> **Assigned task**:
When you reach the line containing "left shoulder: (425, 263)" in the records below, start copying exactly, and stop once you have copied the line containing "left back paw: (387, 445)".

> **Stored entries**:
═══
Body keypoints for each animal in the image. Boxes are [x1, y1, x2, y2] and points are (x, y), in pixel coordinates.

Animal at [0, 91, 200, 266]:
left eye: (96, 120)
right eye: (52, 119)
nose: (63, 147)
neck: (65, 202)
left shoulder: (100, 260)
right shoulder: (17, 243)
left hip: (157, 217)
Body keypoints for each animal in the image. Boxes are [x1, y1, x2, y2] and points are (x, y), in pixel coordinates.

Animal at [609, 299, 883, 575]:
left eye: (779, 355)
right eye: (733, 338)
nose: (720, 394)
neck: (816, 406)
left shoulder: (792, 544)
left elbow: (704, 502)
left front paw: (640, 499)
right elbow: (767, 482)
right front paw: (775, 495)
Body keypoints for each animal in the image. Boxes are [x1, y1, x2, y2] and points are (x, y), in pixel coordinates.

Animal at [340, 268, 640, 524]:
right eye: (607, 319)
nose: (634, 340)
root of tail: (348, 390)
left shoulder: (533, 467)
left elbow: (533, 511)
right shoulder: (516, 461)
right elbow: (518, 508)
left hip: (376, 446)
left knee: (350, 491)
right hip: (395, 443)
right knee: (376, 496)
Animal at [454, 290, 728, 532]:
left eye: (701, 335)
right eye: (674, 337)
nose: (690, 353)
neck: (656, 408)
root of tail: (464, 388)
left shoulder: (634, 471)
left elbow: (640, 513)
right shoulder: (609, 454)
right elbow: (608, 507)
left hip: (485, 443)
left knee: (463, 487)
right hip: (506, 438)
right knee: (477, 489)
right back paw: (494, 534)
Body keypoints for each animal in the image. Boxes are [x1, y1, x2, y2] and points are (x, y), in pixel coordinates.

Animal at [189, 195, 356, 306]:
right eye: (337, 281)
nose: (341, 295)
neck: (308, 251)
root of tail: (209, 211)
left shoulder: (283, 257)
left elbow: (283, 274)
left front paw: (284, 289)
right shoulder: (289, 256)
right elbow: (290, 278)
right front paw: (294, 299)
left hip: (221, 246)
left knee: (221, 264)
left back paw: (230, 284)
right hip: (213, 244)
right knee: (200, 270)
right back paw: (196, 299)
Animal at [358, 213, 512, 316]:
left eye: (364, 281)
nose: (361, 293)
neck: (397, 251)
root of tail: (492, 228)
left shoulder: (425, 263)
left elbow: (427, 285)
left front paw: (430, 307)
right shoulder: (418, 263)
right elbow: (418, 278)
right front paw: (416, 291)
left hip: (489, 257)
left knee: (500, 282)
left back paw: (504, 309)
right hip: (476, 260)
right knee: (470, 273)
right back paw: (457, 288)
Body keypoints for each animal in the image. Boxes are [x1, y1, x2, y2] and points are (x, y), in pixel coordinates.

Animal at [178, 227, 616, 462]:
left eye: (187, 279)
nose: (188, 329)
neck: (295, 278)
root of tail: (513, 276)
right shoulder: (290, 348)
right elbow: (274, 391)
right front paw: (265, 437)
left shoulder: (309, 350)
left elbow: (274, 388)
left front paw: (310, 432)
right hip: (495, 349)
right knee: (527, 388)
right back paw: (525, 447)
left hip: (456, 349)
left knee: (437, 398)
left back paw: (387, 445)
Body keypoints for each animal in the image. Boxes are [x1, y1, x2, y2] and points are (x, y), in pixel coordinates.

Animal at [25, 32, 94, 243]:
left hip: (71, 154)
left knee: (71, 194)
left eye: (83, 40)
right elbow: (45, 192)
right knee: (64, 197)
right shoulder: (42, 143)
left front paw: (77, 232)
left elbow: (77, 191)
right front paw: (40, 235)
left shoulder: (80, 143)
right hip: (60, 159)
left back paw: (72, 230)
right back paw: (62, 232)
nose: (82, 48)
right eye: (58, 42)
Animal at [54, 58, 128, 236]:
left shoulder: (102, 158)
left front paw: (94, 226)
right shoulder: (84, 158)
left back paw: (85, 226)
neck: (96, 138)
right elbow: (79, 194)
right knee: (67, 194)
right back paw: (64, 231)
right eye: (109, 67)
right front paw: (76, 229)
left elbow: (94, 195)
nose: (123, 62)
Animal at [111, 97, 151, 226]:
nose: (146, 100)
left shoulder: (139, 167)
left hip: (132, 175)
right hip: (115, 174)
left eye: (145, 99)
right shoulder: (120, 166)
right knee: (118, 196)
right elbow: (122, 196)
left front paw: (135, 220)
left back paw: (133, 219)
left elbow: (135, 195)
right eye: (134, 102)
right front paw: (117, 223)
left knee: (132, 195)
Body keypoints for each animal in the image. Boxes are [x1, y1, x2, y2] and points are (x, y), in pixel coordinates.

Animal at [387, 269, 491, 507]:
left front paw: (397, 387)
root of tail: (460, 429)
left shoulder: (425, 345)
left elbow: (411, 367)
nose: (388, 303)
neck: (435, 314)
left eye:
═══
> **Output of the task**:
left shoulder: (425, 263)
left elbow: (427, 285)
left front paw: (430, 307)
right shoulder: (418, 263)
right elbow: (418, 278)
right front paw: (416, 291)
left hip: (489, 257)
left knee: (500, 282)
left back paw: (504, 309)
right hip: (476, 260)
right knee: (470, 273)
right back paw: (457, 288)
Body keypoints for each animal in the image. Boxes are [x1, y1, x2, y2] and points are (x, y), in pixel coordinates.

Animal at [178, 227, 616, 462]:
left eye: (187, 279)
nose: (188, 329)
neck: (295, 278)
root of tail: (513, 276)
right shoulder: (290, 348)
right elbow: (274, 391)
right front paw: (265, 437)
left shoulder: (309, 350)
left elbow: (274, 388)
left front paw: (310, 432)
right hip: (495, 349)
right knee: (527, 388)
right back paw: (525, 447)
left hip: (456, 349)
left knee: (437, 398)
left back paw: (387, 445)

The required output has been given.